In my mind, this novel can be broken down into two parts, and both of them are satisfying, but for different reasons. Part One is about Jimmy Veeder, a good guy drifter with a sense of humor, who returns to the Imperial Valley in California to visit his dying father, Big Jack Veeder. The highlights of this section are Shaw’s descriptions of Imperial Valley and Mexico, which is right on the border nearby. Here is one of my favorite sections from the beginning of chapter six:
All the fun stuff is in Mexico. . . Hell, you can buy Cuban cigars. You can go to a bullfight, a dog fight, or a cock fight if that’s your pleasure. What is fun and illegal in the U.S., Mexico gladly offers in a semi-legal, slightly dangerous way. If the law looks the other way, then is it really illegal?

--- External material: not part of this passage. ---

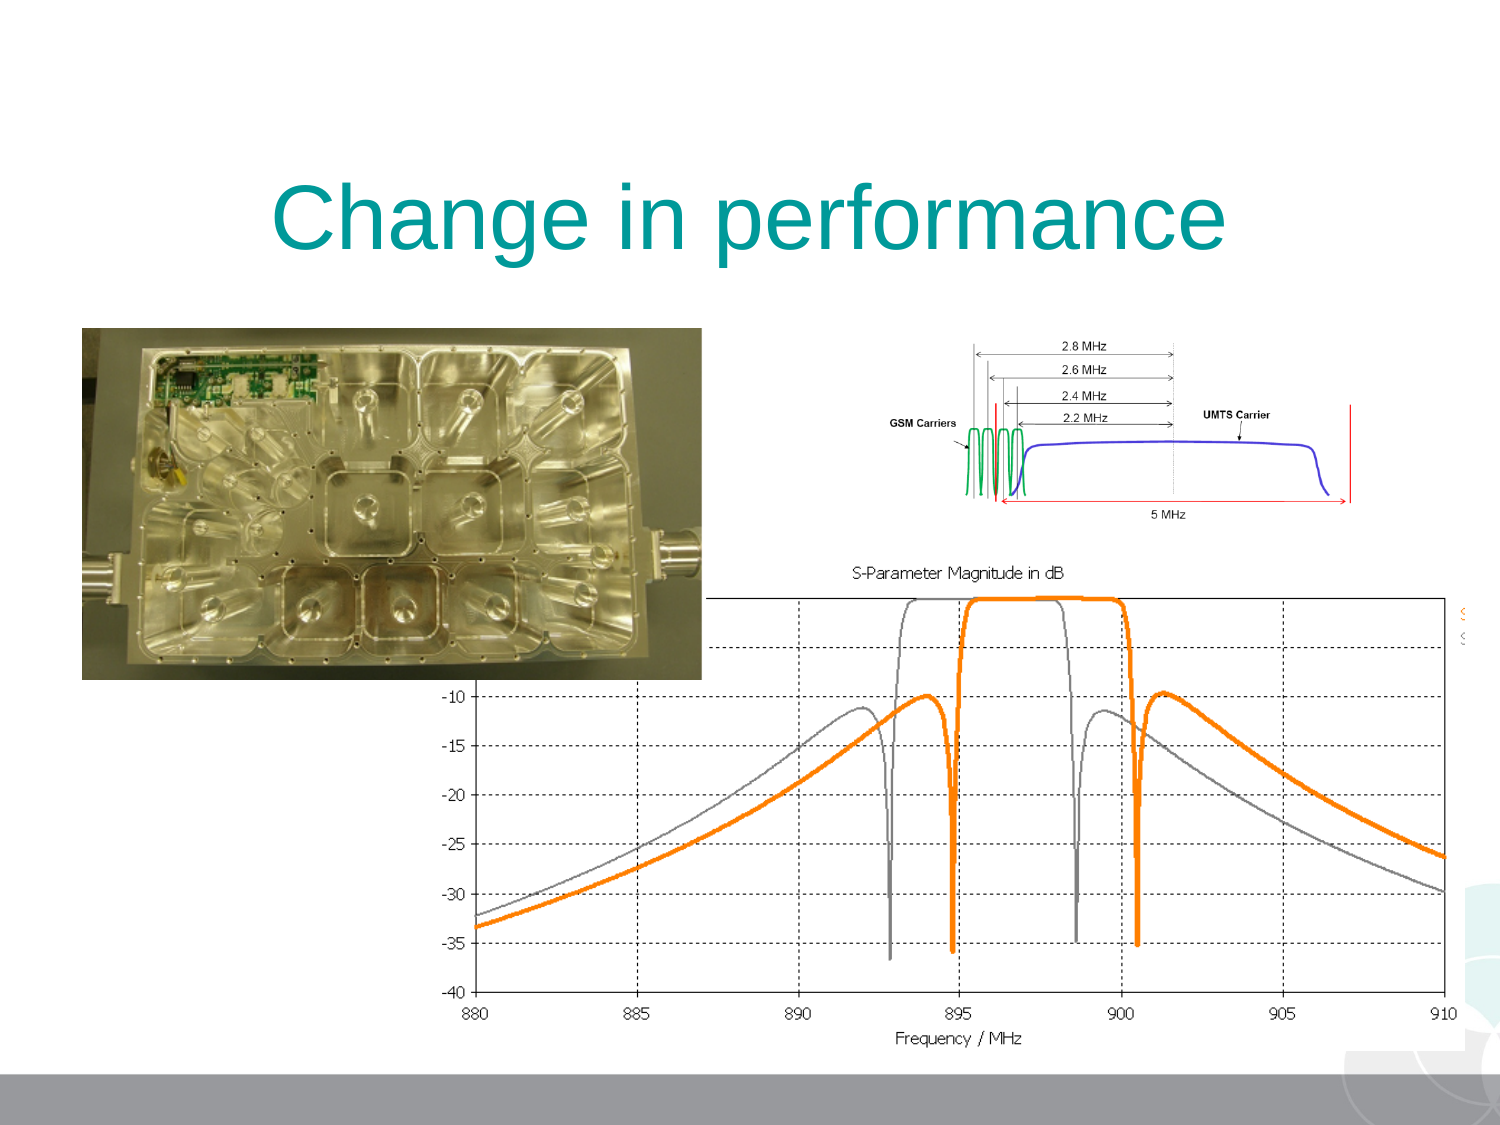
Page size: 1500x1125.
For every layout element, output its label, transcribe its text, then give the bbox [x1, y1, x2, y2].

In this passage, Shaw comically sums up the moral and legal ambiguity of Mexico and what role America and Americans play in that ambiguity; pretty much throughout Part One, he manages to skillfully provide commentary on the complex relationship between the two countries, but without being preachy, long-winded, and, most importantly, without sacrificing the narrative thread. Another aspect of Part One I enjoyed was the relationships between Jimmy (the son) and Jack (the father). Even in a crime novel, death bed scenes, especially death bed scenes between parent and child, could very easily come across as trite or just plain boring to read. But these aren’t. Big Jack, a veteran and a farmer, is kind of the strong-silent type, but he has a wonderful sense of humor, especially about death. Here’s Big Jack on death, from chapter three:
Dying is a bitch when you don’t believe in God. But I ain’t going to start now just because I’m scared. I’m afraid, and the only way I know how to kill fear is distraction. I want to die happy. I want to die laughing. . .Let’s not let this get dark and sad and morose. Leave the crying to the women.

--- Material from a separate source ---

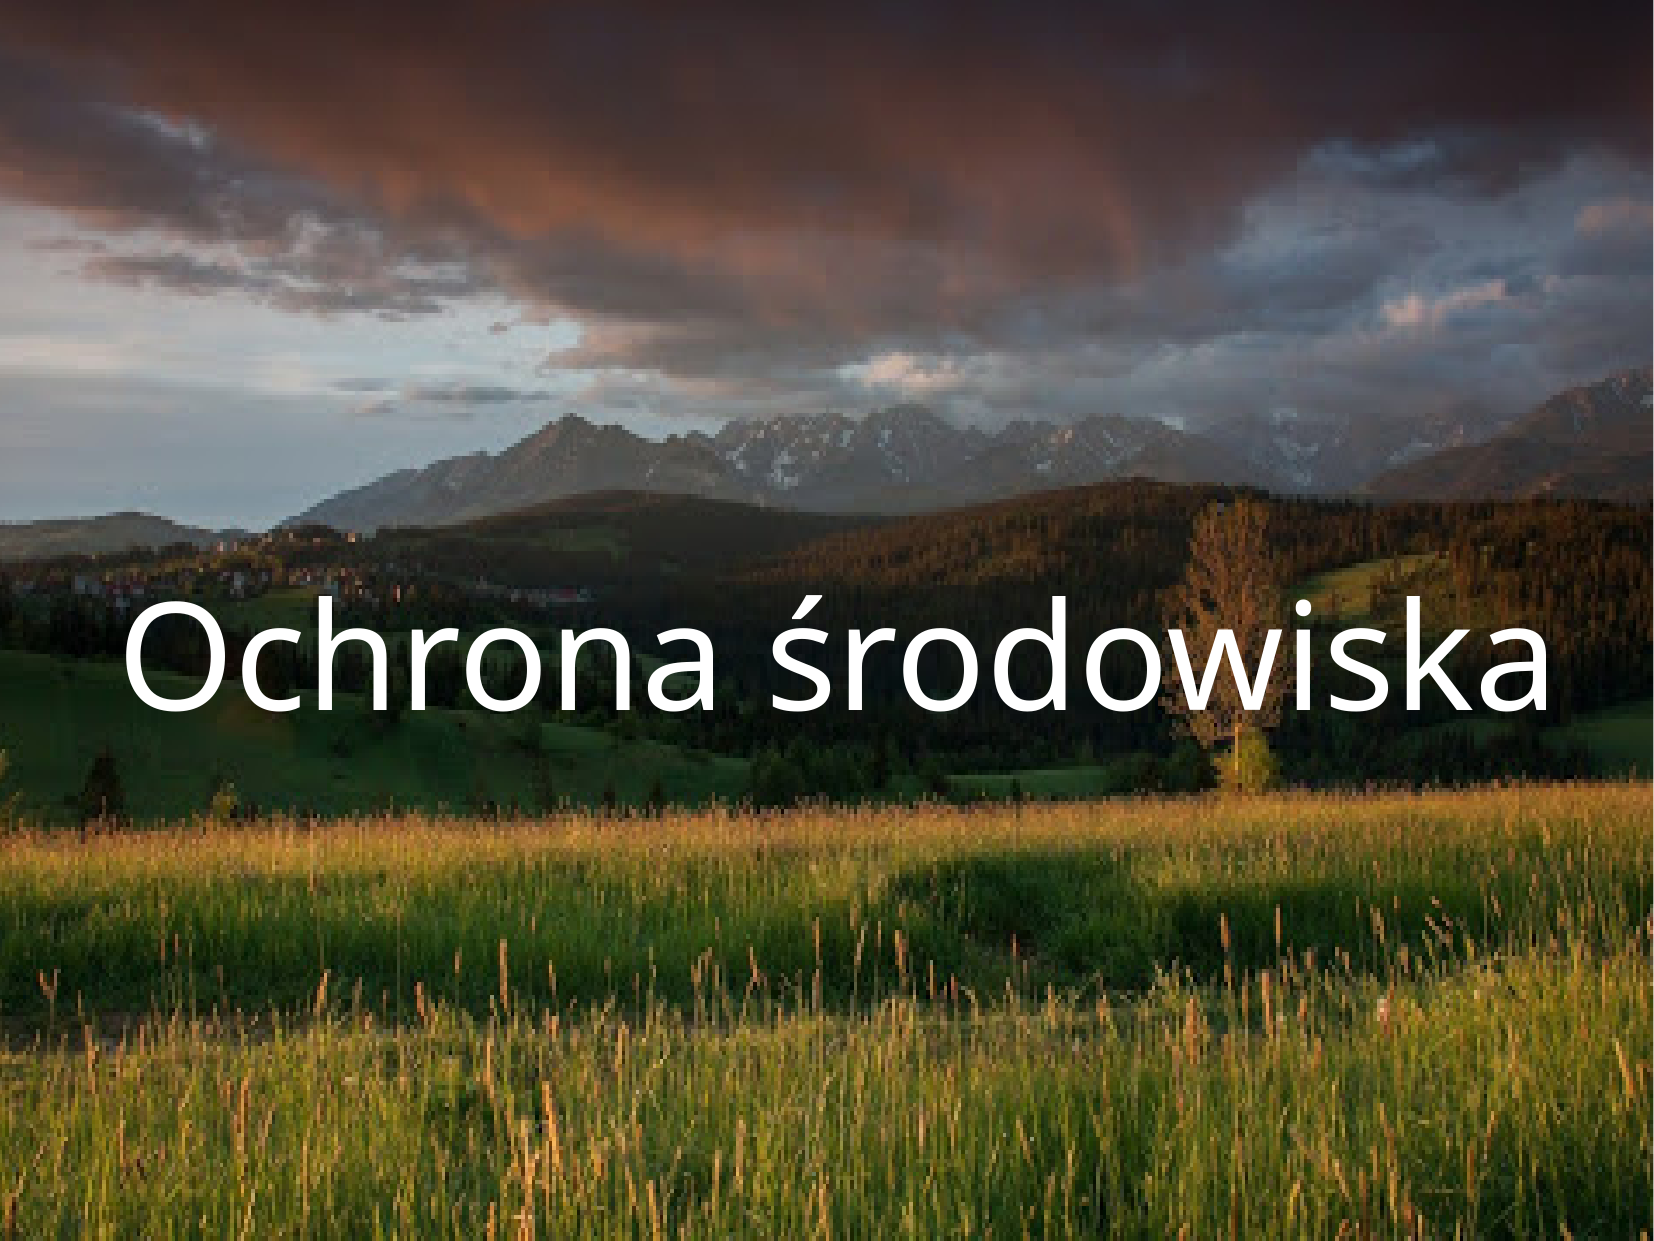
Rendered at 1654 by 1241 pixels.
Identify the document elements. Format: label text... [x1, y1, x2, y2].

Throughout Part One, there are funny exchanges like this between Jimmy and Jack, the best of which happens when Jack asks his son to find him a prostitute, which, in a way, serves as the transition from Part One to Part Two.
Part Two of the novel is the crime element of this particular crime novel, and this is when the narrative really picks up speed. Jimmy and his friend Bobby head into Mexico to locate Yolanda, a prostitute that Big Jack has a mysterious relationship with. I never like to talk specifics about plot, but I can say this journey into Mexico brings death, kidnapping, and gangsters into the mix, which is always fun. I especially enjoy the character Tomas Morales, a stone-cold businessman who Jimmy used to look after when Tomas was a little kid. Morales is into all manner of illegal activity, but he assists Jimmy in finding Yolanda. In this section of the novel, the reader really gets to know Jimmy, and the misadventures he gets into with Bobby are great fun. As is their dialogue. Here’s Bobby’s response when Jimmy asks him to go to Mexico and help Jimmy locate a hooker for Big Jack:
Your dad is fucking awesome. I am so in on this. Beats the shit out of bringing flowers. Jack wants a piece, let’s tear him off some chonch.
That made me laugh. I also enjoyed the relationship Jimmy has with Angie, his ex-girlfriend who works at Big Jack’s hospice center. Tough as nails and every bit as funny as Bobby, Angie keeps Jimmy, a slacker by nature, focused and centered, and it is always fun to read.
Bottom line, this is an excellent book with a funny yet flawed main character and a fascinating setting. The Mexico/US border is always fertile ground for great stories, and Johnny Shaw has certainly added a great new one. I’ve already downloaded PLASTER CITY, which is another book in the Jimmy Veeder series. I give DOVE SEASON my highest recommendation.